President Obama's First Act of Political Activism Was For Divestment
I was one of thousands of people glued to the television this past Tuesday, watching President Obama’s first Climate Address to the nation. An hour before I was surrounded by 100 young voters who had converged at Georgetown University in support of the President, chanting “Yes We Can; Comprehensive Climate Plan” and “No Pipelines, No Coal, Keep the Tar Sands in the Soil”
After the motorcade passed us by and the President was getting ready to speak, we broke to huddle around a small table in a coffee shop with my team at EAC. We were hanging on to every word but the most exciting moment for me was when President Obama said, “Push your own communities to adopt smarter practices. Invest. Divest. Remind folks there’s no contradiction between a sound environment and strong economic growth.”
We knew it was a tip of the President’s hat to our fossil fuel divestment movement, currently active at over 300 campuses. But what we discovered is that those two simple words were evocative of something deeper and more meaningful to our president – of the first time he took action for social justice.
Three decades ago, the movement that caught fire with thousands of students on hundreds of campuses nationwide was divestment from the human rights crisis of apartheid in South Africa. On February 18, 1981, during President Obama’s sophomore year at Occidental College in LA, he organized and spoke at a rally demanding divestment from apartheid and racial equality at the majority-white campus.
“My first act of political activism was when I was at Occidental College,” President Obama said Thursday at a news conference during his visit to Dakar, Senegal on Thursday, referring to speaking at the rally. “I got involved in the anti-apartheid movement back in 1979-80 because I was inspired by what was taking place in South Africa.”

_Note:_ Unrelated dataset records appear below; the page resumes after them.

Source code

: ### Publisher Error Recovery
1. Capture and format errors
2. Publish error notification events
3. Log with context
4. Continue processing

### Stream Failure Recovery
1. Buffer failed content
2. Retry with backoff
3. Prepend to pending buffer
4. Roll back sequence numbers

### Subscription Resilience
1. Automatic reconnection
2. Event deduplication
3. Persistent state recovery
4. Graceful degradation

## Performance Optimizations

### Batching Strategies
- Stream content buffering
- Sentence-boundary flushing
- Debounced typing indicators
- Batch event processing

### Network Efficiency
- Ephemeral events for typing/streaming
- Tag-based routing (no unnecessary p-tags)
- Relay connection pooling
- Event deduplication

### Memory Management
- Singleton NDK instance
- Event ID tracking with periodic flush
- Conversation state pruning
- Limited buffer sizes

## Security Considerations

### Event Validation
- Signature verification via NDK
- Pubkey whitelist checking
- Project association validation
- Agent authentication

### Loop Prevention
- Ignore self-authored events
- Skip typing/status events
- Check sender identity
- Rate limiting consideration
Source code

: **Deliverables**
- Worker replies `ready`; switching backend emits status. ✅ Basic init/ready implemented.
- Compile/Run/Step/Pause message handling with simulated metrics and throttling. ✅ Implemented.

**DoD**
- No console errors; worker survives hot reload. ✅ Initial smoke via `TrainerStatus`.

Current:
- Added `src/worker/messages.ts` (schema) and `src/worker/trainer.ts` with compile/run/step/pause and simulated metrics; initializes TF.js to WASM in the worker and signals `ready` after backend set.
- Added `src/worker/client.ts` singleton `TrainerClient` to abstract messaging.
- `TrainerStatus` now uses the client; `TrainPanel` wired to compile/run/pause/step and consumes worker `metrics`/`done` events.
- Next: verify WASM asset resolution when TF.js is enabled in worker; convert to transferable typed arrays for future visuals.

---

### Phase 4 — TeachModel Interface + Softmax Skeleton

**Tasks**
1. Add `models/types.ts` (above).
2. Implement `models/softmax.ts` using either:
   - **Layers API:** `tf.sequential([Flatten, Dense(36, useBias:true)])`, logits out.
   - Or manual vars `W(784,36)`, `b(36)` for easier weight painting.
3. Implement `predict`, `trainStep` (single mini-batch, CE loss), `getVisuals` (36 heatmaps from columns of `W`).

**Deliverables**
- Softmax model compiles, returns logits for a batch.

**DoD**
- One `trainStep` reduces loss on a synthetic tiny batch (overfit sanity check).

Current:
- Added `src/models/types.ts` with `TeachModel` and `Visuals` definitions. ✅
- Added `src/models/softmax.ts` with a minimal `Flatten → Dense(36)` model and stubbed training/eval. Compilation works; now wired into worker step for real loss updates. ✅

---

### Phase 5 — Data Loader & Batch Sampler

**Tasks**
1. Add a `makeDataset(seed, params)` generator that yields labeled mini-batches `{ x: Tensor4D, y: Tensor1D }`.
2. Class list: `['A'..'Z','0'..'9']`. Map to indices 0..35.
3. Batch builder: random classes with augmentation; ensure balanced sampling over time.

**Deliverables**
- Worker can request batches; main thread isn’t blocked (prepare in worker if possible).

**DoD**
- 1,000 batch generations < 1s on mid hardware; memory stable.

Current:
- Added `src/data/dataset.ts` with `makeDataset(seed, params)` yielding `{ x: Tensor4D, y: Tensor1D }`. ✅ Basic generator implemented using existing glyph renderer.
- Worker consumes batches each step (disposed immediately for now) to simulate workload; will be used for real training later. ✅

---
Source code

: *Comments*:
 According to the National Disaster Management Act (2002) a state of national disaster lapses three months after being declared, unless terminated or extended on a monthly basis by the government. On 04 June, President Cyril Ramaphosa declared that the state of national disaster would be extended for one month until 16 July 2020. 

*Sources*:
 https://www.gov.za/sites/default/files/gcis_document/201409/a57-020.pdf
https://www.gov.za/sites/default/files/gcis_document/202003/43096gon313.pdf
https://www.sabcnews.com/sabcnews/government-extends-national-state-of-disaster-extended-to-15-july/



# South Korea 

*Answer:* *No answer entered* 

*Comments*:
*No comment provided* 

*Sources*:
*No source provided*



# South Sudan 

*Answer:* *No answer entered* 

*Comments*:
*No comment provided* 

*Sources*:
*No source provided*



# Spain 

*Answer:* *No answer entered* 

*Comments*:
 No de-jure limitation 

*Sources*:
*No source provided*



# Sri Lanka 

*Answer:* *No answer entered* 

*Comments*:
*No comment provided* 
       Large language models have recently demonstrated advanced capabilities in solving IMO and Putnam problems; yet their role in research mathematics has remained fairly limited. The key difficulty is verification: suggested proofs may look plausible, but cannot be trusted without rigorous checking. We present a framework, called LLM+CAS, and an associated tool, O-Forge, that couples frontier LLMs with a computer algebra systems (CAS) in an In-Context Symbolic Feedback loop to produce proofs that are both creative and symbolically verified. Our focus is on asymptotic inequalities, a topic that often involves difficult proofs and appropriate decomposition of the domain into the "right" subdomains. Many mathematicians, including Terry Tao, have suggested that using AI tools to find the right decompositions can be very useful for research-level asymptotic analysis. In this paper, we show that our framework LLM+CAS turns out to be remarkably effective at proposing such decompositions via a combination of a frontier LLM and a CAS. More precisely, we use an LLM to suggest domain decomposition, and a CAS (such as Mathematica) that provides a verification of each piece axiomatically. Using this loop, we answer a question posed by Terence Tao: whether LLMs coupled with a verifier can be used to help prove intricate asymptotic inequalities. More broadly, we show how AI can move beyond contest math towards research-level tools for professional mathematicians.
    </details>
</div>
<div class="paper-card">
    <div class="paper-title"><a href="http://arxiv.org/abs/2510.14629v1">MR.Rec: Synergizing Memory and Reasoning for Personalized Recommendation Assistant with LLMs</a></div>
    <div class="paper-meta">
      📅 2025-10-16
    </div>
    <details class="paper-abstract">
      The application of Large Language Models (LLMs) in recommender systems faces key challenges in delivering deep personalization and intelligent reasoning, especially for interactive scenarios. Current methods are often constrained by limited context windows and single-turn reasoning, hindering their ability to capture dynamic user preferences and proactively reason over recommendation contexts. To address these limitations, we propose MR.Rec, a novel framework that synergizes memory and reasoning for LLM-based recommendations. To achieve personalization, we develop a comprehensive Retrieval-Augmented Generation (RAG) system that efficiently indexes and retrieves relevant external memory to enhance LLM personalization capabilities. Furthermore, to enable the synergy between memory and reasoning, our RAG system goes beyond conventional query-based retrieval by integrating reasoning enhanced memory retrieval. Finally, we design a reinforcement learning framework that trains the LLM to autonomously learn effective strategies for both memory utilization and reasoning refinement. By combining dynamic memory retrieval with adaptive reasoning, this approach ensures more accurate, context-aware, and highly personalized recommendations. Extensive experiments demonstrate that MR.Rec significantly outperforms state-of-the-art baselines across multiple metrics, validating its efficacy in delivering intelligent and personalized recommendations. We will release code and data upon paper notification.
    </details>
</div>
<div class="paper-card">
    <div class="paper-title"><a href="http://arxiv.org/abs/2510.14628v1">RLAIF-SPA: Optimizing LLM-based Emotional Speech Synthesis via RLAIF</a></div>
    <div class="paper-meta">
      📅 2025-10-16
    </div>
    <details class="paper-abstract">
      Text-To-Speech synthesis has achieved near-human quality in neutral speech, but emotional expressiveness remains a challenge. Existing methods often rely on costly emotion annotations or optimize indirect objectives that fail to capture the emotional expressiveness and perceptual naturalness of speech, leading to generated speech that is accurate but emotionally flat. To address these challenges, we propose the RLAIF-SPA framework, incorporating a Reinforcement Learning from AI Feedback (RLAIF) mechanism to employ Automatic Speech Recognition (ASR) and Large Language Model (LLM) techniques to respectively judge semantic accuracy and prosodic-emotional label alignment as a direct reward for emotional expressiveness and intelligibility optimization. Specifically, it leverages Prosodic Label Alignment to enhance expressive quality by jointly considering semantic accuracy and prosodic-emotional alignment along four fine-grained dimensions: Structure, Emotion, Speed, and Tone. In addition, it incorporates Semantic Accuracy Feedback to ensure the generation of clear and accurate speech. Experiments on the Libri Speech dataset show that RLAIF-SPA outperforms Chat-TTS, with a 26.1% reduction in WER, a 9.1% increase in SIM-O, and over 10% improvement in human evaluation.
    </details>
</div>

His speech started the rally (pictured above) and introduced South African Activist Tim Ngubeni of the Black Consciousness Movement. His opening line was, “We call this rally today to bring attention to Occidental’s investment in South Africa and Occidental’s lack of investment in multicultural education.” Obama told the crowd that although South Africa’s racial struggles were “happening an ocean away,” it was “a struggle that touches each and every one of us.”
At the end of his speech he was carried away by two students pretending to be oppressive Afrikaners. In “Dreams from My Father” he reflected upon the experience, saying “I really wanted to stay up there. I had so much more to say.”
32 years later, the young activist has transformed into the groundbreaking President that just pledged to reject the Keystone XL Pipeline and cap carbon emissions from power plants. His enthusiastic endorsement of nuclear and fracked gas shows that our movement still has work to do to ensure Obama’s legacy will be one of courageous leadership for climate justice. But we will keep pushing and appeal to the young revolutionary within the pragmatist politician he has become.
Just three decades ago he was a passionate student fighting for justice, part of the history of our collective struggle, one of us. And our movement can help him remember that he still is.